When I opted to try it, the float on the left moved only 1/3rd the way up into the ‘Good’, ‘Better’, ‘Best’ clear space. The float on the right came up to 1750. (the potential shown goes up to 5000)

VOLDYNE 5000
Incentive spirometer. The goal of this device is to open the air sacs in your lungs after surgery, making it easier to breath deeply and keep your lungs clear.

My goal is to incorporate the instructions the nurse explained to John… Do three breaths at a time, at least ten times throughout the day. She suggested when watching tv, everytime an advertisement comes on, take three breaths.

Then, being curious, I went to the internet to see if I could find other tools with a goal to exercise for breathing, and I found the expand-a-lung [pictured below] But NO therapys to address the ability to swallow, unless you call thickened beverages a therapy. However… When I did the LOUD therapy for my soft voice, I was told it would also strengthen my swallow.
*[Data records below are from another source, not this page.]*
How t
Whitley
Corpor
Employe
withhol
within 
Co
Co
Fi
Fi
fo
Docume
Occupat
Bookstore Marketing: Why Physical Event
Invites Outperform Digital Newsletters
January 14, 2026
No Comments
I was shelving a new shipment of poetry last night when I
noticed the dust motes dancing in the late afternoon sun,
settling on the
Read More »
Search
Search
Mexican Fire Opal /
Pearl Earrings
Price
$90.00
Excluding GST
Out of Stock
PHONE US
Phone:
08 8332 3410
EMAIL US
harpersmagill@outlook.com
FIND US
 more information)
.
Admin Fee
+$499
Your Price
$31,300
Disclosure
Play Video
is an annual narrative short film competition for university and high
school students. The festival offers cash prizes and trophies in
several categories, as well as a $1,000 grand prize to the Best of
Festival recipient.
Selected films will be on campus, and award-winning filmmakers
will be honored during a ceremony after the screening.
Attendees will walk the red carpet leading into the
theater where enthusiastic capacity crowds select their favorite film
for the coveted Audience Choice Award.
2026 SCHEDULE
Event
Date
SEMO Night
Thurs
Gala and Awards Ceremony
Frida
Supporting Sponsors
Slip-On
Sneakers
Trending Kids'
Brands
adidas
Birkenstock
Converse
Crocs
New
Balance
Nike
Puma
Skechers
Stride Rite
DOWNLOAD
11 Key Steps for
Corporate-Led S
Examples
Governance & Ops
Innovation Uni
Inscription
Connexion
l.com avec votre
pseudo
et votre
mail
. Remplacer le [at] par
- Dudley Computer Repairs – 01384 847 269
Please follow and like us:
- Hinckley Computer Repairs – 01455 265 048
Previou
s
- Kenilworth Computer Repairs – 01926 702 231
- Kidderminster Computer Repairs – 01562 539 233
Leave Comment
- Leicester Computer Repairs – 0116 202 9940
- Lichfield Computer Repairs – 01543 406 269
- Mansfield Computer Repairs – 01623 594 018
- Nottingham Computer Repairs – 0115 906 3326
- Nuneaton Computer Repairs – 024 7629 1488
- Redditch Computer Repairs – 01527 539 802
The Expand-A-Lung® inspiratory/expiratory breathing resistance trainer is a breakthrough product for improving endurance through better breathing and lung function. Research supports that this breathing exercise significantly improves the strength of respiratory muscles, and increases the volume of lung oxygen intake. It is also an excellent exercise for COPD patients to get rid of the trapped air in the alveoli for better gas exchange. This will surely improve breathing and reduce shortness of breath.